> **Task requirements**
Gather every line of the entries that includes the word "notamment".

> **Record extracts**
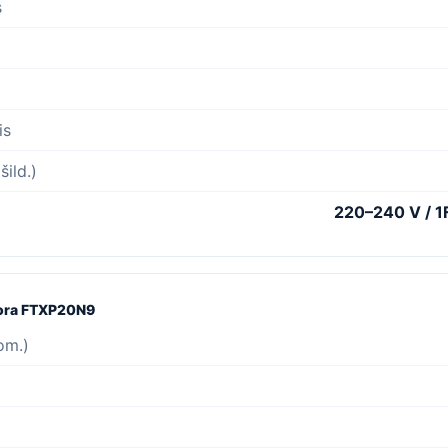
s
is
šild.)
220–240 V / 1F
mfora FTXP20N9
om.)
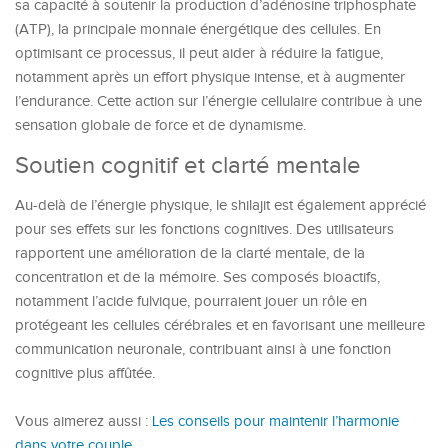
sa capacité à soutenir la production d’adénosine triphosphate
(ATP), la principale monnaie énergétique des cellules. En
optimisant ce processus, il peut aider à réduire la fatigue,
notamment après un effort physique intense, et à augmenter
l’endurance. Cette action sur l’énergie cellulaire contribue à une
sensation globale de force et de dynamisme.
Soutien cognitif et clarté mentale
Au-delà de l’énergie physique, le shilajit est également apprécié
pour ses effets sur les fonctions cognitives. Des utilisateurs
rapportent une amélioration de la clarté mentale, de la
concentration et de la mémoire. Ses composés bioactifs,
notamment l’acide fulvique, pourraient jouer un rôle en
protégeant les cellules cérébrales et en favorisant une meilleure
communication neuronale, contribuant ainsi à une fonction
cognitive plus affûtée.
Vous aimerez aussi :
Les conseils pour maintenir l’harmonie
dans votre couple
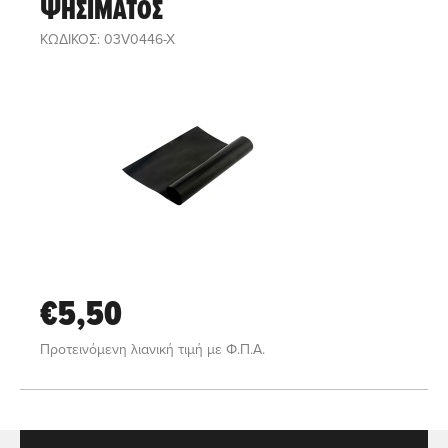
ΨΗΣΙΜΑΤΟΣ
ΚΩΔΙΚΟΣ: 03V0446-X
€5,50
Προτεινόμενη λιανική τιμή με Φ.Π.Α.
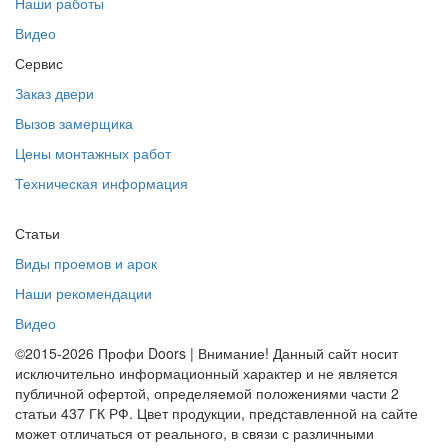
Наши работы
Видео
Сервис
Заказ двери
Вызов замерщика
Цены монтажных работ
Техническая информация
Статьи
Виды проемов и арок
Наши рекомендации
Видео
©2015-2026 Профи Doors | Внимание! Данный сайт носит
исключительно информационный характер и не является
публичной офертой, определяемой положениями части 2
статьи 437 ГК РФ. Цвет продукции, представленной на сайте
может отличаться от реального, в связи с различными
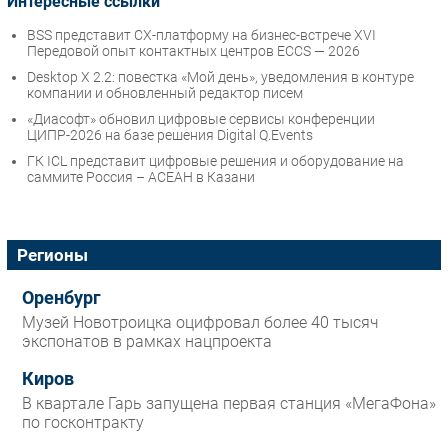
Интересные ссылки
BSS представит CX-платформу на бизнес-встрече XVI
Передовой опыт контактных центров ECCS — 2026
Desktop X 2.2: повестка «Мой день», уведомления в контуре
компании и обновленный редактор писем
«Диасофт» обновил цифровые сервисы конференции
ЦИПР-2026 на базе решения Digital Q.Events
ГК ICL представит цифровые решения и оборудование на
саммите Россия – АСЕАН в Казани
Регионы
Оренбург
Музей Новотроицка оцифровал более 40 тысяч
экспонатов в рамках нацпроекта
Киров
В квартале Гарь запущена первая станция «МегаФона»
по госконтракту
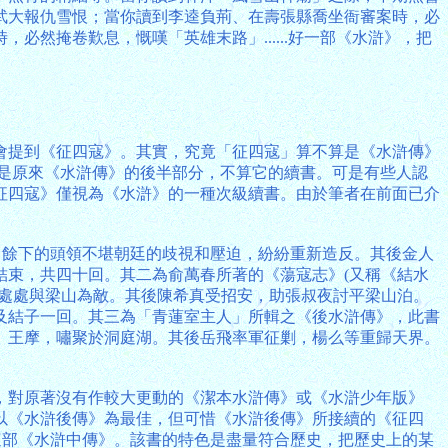
武大報仇雪恨；當你讀到李逵負荊、在壽張縣喬坐衙審案時，必
然掩卷歎息，慨嘆「英雄末路」......好一部《水滸》，把
會提到《征四寇》。其實，究竟「征四寇」算不算是《水滸傳》
只是原來《水滸傳》的後半部分，不算它的續書。可是有些人認
征四寇》僅視為《水滸》的一種次級續書。由於筆者在前面已介
，餘下的頭領不堪朝廷的歧視和壓迫，紛紛重新造反。其後金人
結束，共四十回。其二為俞萬春所著的《蕩寇志》(又稱《結水
但處處與梁山為敵。其後陳希真受招安，助張叔夜討平梁山泊。
及結子一回。其三為「青蓮室主人」所輯之《後水滸傳》，此書
、王摩，嘯聚於洞庭湖。其後岳飛率軍征剿，楊么等重歸天界。
，對原著沒有作較大更動的《潔本水滸傳》或《水滸少年版》
以《水滸後傳》為最佳，但可惜《水滸後傳》所接續的《征四
這部《水滸中傳》。該書的特色是盡量符合歷史，把歷史上的某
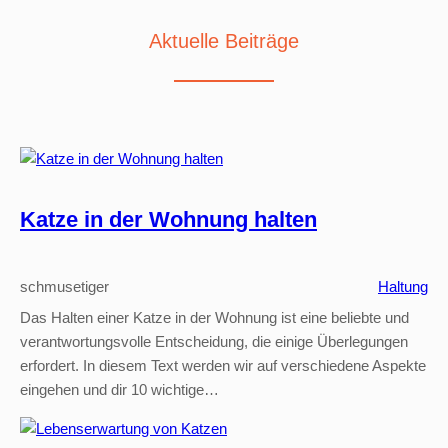
Aktuelle Beiträge
Katze in der Wohnung halten
schmusetiger
Haltung
Das Halten einer Katze in der Wohnung ist eine beliebte und
verantwortungsvolle Entscheidung, die einige Überlegungen
erfordert. In diesem Text werden wir auf verschiedene Aspekte
eingehen und dir 10 wichtige…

> **Response for this exercise**
notamment après un effort physique intense, et à augmenter
notamment l’acide fulvique, pourraient jouer un rôle en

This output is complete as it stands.